1 Навязчивой идее (франц.).
— Что это?
— Ничего, — отвечал пианист, тряхнув головою, словно отгонял муху.
— Как же ничего, — не сдавался Пробст, — если ты это играешь?
— Он фантазирует, — с всезнающим видом пояснил долговязый Баворинский.
— Фантазирует?! — в испуге крикнул Пробст и впился своими водянисто-голубыми глазами в лицо Адриана, как видно полагая, что тот бредит.
Все расхохотались; Адриан тоже, уронив голову на руки, сомкнутые на клавиатуре.
— Ох, Пробст, ну и осел же ты! — воскликнул Баворинский. — Он импровизировал, неужто ты не можешь понять? Сейчас вот все это придумал.
— Как это он мог на месте придумать столько звуков справа и слева, — защищался Пробст, — и почему он говорит «ничего»? Как-никак, он это «ничего» играет. А можно разве играть то, чего нет?
— Можно, — снисходительно сказал Баворинский. — Можно играть то, что еще не существует.
И я, как сейчас, слышу голос некоего Дейчлина, Конрада Дейчлина, коренастого малого с падающими на лоб космами:
— Все когда-то не существовало, братец мой, а глядишь, и сделалось.
— Уверяю вас, — заметил Адриан, — то, что я играю, и правда было ничто во всех отношениях.
Волей-неволей он поднял голову, и по лицу его было видно, что это далось ему нелегко, он почувствовал, что его разоблачили. Помнится, засим последовала долгая и небезынтересная дискуссия о творчестве — инициатором ее был Дейчлин, — причем много говорилось об ограничениях, которые претерпело это понятие в силу всевозможных привнесений, как-то: культура, традиция, преемственность, условность, шаблон, и в конце концов все же было признано, что человеческое творчество, равно как и творческое вдохновение, есть далекий отблеск божественной силы творца, эхо всемогущего «да будет».

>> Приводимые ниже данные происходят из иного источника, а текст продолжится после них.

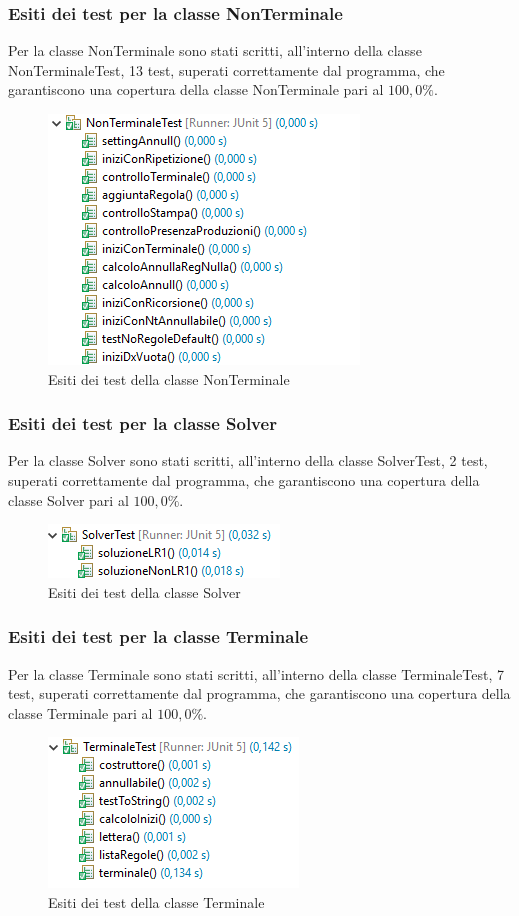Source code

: \documentclass[12pt]{article}
\begin{document}
\subsubsection{Esiti dei test per la classe NonTerminale}
Per la classe NonTerminale sono stati scritti, all'interno della classe NonTerminaleTest, 13 test, superati correttamente dal programma, che garantiscono una copertura della classe NonTerminale pari al $100,0\%$.
\begin{figure}[h]
\centering
\includegraphics[scale=0.9]{immagini/esitiNonTerminaleTest.png}
\caption{Esiti dei test della classe NonTerminale}
\end{figure}
\pagebreak
\subsubsection{Esiti dei test per la classe Solver}
Per la classe Solver sono stati scritti, all'interno della classe SolverTest, 2 test, superati correttamente dal programma, che garantiscono una copertura della classe Solver pari al $100,0\%$.
\begin{figure}[h]
\centering
\includegraphics[scale=0.9]{immagini/esitiSolverTest.png}
\caption{Esiti dei test della classe Solver}
\end{figure}
\subsubsection{Esiti dei test per la classe Terminale}
Per la classe Terminale sono stati scritti, all'interno della classe TerminaleTest, 7 test, superati correttamente dal programma, che garantiscono una copertura della classe Terminale pari al $100,0\%$.
\begin{figure}[h]
\centering
\includegraphics[scale=0.9]{immagini/esitiTerminaleTest.png}
\caption{Esiti dei test della classe Terminale}
\end{figure}
\pagebreak
\end{document}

Замечу мимоходом: мне было приятно, что я, допущенный в «Винфрид» представитель мирского факультета, мог внести туда свою лепту игрой на viola d’amore, разумеется, когда меня об этом просили. Музыка много значила в этом кружке, хотя отношение к ней я бы назвал одновременно и принципиальным, и туманным. Она считалась божественным искусством, а потому ее здесь чтили благоговейно-романтически, как природу; музыка, природа и радостное умиление — в кружке «Винфрид» это были обязательные и сродные друг другу идеи, и если я употребил выражение «сыны муз», которые многие сочтут неподходящим применительно к студентам-богословам, то оправданием мне послужит именно это сочетание духа благочестивой непринужденности и умильного созерцания красоты, духа, царившего и во время загородных прогулок, к рассказу о которых я сейчас перехожу.

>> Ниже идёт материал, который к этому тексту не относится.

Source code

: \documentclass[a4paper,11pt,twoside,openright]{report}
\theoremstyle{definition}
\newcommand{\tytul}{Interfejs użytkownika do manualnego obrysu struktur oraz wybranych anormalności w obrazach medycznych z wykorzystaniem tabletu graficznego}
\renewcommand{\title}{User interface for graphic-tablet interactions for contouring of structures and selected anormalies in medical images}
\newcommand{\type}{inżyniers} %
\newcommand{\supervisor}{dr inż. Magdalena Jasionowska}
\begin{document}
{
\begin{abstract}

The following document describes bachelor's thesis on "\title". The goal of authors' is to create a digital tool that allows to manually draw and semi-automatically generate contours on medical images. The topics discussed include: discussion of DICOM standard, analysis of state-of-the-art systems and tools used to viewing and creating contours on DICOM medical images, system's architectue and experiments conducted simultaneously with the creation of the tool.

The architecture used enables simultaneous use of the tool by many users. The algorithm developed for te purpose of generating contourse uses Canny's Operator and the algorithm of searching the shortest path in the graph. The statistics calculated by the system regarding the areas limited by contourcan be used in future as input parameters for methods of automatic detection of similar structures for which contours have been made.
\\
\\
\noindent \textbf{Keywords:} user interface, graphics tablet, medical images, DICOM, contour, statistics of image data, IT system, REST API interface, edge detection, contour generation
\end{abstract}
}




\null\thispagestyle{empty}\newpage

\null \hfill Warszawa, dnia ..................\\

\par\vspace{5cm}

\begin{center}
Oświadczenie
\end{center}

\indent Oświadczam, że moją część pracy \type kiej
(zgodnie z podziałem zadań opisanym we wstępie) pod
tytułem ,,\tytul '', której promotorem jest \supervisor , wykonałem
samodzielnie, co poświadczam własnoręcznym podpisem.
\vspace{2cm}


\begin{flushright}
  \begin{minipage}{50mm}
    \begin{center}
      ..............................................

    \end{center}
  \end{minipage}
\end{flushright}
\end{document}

Два или три раза в течение наших четырех семестров они предпринимались in corpore 1, иными словами Баворинскому удавалось вовлечь в них почти всех членов кружка. В этих массовых затеях ни Адриан, ни я участия не принимали. Но бывало, что в путь отправлялась кучка более или менее близких друг другу юношей, и тогда уж и мы присоединялись к ним. Обычно это были: сам староста, затем коренастый Дейчлин, некий Дунгерсгейм, Карл фон Тойтлебен да еще молодые люди по имени: Хубмейер, Маттеус Арцт и Шаппелер. Эти имена запомнились мне так же, как и физиономии их носителей, описывать которые здесь я считаю излишним.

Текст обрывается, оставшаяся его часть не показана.